Con su muerte Chile y la humanidad no cierran el pasado ni clausuran la pesadilla Pinochet. La llaga queda abierta, incluso más abierta y purulenta porque el dictador y su equipo triunfaron nuevamente sobre la razón y la justicia. Hubiese sido justo que muriese encarcelado, denostado, señalado, aborrecido, retratado con uniforme de reo. Apedreado por las miradas, vejado con los corazones.

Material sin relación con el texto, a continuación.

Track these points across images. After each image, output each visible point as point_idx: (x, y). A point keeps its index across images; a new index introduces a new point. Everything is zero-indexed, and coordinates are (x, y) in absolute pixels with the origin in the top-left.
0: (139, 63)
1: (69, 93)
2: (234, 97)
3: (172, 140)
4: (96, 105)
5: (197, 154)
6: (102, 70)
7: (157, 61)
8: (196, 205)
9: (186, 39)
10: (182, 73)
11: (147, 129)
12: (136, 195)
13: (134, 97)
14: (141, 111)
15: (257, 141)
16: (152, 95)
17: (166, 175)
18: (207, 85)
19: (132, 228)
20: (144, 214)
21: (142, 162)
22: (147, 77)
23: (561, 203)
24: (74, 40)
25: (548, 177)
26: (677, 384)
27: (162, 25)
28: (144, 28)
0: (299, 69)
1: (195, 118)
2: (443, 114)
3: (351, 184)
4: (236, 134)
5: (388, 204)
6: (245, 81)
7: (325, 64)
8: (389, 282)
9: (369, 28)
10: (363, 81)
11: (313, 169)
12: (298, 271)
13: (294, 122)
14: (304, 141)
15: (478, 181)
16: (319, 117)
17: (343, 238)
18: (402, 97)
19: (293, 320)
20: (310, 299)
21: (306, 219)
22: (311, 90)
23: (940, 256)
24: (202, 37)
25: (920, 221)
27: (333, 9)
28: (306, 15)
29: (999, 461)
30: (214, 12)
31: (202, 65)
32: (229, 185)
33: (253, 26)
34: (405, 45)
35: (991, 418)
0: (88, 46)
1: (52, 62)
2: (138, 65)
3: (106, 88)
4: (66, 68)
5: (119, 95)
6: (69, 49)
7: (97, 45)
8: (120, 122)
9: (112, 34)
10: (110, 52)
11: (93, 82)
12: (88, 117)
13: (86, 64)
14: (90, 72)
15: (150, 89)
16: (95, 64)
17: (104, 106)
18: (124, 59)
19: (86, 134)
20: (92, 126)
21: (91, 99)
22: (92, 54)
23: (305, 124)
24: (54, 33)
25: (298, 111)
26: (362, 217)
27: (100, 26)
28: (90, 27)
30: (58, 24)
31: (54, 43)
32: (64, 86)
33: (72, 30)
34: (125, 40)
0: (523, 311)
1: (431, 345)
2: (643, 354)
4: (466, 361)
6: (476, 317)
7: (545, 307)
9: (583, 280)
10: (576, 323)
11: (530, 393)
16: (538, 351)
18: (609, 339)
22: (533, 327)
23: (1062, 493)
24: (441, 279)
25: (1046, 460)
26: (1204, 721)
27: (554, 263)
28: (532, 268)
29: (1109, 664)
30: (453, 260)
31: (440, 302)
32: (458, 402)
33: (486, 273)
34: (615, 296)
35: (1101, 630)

Para Pinochet y su horda ni perdón ni olvido. Todo lo contrario. Qué pena que murió libre. Qué pena que tantos pinochets sigan libres. Qué pena que su imagen no recorrió el mundo tras las rejas. Muchos hubiésemos deseado que el genocida Pinochet, acompañado de sus camaradas, fuesen condenados ad hoc, no sólo por vindicar el peso de la memoria y resarcir un poco el nombre de las víctimas, sino porque el pasado pinochetista quedará, para siempre, irremediablemente abierto y sangrando. Su deceso, sin haber sido defenestrado, impide cerrar las heridas de la historia, dar nombre y memoria a las víctimas y evita que los familiares siembren en la humanidad. El deceso de los genocidas, cuando el castigo no llegó, eterniza el pasado y escupe el presente, demasiado vivo, demasiado doloroso.